Trust Center
Subprocessor list
Counsel review pending: This page lists core infrastructure subprocessors only. External threat-intelligence APIs (e.g. exposure and breach data providers configured in your deployment) will be added after legal review. Notify security@scrypex.com to receive updates when the list changes.
Core subprocessors (published)
| Provider | Purpose | Data categories | Location |
|---|---|---|---|
| Supabase | Primary database, authentication, and file storage for the SCRYPEX application | Account email, workspace configuration, findings, audit logs, encrypted integration secrets | United States (provider region; confirm in order form) |
| Vercel | Dashboard and API hosting, serverless execution, edge delivery | HTTP request metadata, application logs, environment configuration | United States / global CDN (provider) |
| Railway | Background detection workers and scheduled scan jobs | Worker configuration, operational logs, queued job metadata (tenant-scoped) | United States (provider) |
| Anthropic | AI-assisted finding enrichment and remediation narrative generation | Finding titles, severity, and contextual metadata sent for enrichment (not full credential plaintext) | United States (provider) |
| Resend | Transactional email delivery (alerts, account, and product notifications) | Recipient email addresses, alert subject/body content | United States (provider) |
| Sentry | Application error monitoring and performance diagnostics | Scrubbed stack traces, request paths, release metadata | United States (provider) |
| Stripe | Subscription billing and one-time add-on payments | Billing contact, payment method tokens (handled by Stripe), invoice metadata | United States (provider) |
Threat-intelligence & scan providers (not yet enumerated)

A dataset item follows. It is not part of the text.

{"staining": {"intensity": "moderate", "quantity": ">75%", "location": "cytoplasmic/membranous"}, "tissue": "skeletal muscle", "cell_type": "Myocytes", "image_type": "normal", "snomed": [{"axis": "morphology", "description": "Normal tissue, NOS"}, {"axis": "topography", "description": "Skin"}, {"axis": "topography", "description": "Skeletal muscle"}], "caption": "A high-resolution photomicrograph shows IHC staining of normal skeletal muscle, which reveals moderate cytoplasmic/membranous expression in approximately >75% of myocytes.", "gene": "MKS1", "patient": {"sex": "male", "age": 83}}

SCRYPEX queries external threat-intelligence and exposure APIs (configured per deployment) using your monitored domains and IPs. Those providers are not listed here until counsel completes a subprocessor review. No customer portal passwords are sent to intel APIs.
Operators configure API keys per deployment (see deployment environment documentation). Queries use monitored domains, hostnames, and IPs — not end-user portal passwords.